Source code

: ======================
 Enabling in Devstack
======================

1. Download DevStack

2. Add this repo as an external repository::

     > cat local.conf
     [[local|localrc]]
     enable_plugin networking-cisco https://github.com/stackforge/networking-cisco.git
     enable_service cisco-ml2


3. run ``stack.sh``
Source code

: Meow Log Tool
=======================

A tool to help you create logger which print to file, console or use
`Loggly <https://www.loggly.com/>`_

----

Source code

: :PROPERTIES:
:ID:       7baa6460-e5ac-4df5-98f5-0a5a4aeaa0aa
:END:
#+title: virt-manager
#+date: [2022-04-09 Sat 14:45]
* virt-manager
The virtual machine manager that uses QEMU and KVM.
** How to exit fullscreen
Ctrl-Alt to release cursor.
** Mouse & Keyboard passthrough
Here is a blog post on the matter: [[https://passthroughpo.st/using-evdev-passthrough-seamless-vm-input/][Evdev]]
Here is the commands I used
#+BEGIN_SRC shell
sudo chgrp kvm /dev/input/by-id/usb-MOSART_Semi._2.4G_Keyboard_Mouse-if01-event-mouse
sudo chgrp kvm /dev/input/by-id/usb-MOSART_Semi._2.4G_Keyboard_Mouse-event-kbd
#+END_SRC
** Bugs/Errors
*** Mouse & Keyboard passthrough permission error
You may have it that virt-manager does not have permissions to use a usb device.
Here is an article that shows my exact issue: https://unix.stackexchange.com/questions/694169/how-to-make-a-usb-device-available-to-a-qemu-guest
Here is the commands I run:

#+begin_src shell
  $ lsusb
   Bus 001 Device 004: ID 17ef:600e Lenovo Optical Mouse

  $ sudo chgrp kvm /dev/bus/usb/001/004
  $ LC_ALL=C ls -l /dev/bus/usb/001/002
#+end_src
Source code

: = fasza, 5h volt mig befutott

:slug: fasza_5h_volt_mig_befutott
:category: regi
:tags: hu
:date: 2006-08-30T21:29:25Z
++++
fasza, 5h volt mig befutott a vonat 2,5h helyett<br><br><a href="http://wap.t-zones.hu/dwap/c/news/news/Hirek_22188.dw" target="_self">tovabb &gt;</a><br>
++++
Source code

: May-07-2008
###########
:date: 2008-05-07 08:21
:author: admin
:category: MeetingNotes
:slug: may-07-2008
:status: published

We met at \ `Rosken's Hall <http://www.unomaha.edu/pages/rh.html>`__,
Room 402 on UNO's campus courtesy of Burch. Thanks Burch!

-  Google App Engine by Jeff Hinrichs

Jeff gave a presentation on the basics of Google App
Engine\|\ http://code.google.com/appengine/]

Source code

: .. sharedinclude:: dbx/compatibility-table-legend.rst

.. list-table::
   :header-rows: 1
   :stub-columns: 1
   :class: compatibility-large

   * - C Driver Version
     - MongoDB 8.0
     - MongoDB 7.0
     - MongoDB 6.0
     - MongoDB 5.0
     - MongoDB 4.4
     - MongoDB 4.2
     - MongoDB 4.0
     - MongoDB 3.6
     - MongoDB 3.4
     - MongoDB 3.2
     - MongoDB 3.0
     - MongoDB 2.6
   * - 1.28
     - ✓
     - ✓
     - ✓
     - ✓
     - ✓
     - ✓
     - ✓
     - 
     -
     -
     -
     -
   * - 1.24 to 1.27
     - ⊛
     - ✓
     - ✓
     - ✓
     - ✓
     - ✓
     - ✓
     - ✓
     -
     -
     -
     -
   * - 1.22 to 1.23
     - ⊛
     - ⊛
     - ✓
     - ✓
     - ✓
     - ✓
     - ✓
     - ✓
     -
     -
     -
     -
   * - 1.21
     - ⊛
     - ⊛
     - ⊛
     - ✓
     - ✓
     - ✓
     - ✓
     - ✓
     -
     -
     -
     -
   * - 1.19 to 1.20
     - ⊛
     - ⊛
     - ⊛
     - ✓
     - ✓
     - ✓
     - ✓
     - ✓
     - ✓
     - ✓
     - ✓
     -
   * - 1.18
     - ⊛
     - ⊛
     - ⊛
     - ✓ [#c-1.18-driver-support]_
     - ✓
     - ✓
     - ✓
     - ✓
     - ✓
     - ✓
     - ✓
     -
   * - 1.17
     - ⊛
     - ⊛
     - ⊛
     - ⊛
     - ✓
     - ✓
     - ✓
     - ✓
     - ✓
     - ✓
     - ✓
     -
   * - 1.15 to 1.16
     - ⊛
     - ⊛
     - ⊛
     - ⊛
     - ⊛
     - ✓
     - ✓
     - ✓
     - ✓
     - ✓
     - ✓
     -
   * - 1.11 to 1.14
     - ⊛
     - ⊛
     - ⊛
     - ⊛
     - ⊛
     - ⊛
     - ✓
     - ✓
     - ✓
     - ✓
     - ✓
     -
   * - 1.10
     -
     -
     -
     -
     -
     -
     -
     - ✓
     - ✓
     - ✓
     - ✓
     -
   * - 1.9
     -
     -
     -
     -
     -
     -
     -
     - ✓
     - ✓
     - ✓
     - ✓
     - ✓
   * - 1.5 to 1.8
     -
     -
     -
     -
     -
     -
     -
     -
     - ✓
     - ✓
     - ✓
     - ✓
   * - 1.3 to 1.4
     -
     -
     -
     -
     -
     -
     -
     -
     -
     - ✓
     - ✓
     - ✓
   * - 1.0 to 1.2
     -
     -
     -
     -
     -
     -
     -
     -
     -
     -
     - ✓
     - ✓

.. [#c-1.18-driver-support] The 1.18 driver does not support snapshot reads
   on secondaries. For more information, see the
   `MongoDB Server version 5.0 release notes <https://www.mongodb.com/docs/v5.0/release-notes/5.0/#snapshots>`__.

- - -

**Prompt:** The response consists of the lines above that contain "input".

**Task answer:**
Here is a blog post on the matter: [[https://passthroughpo.st/using-evdev-passthrough-seamless-vm-input/][Evdev]]
sudo chgrp kvm /dev/input/by-id/usb-MOSART_Semi._2.4G_Keyboard_Mouse-if01-event-mouse
sudo chgrp kvm /dev/input/by-id/usb-MOSART_Semi._2.4G_Keyboard_Mouse-event-kbd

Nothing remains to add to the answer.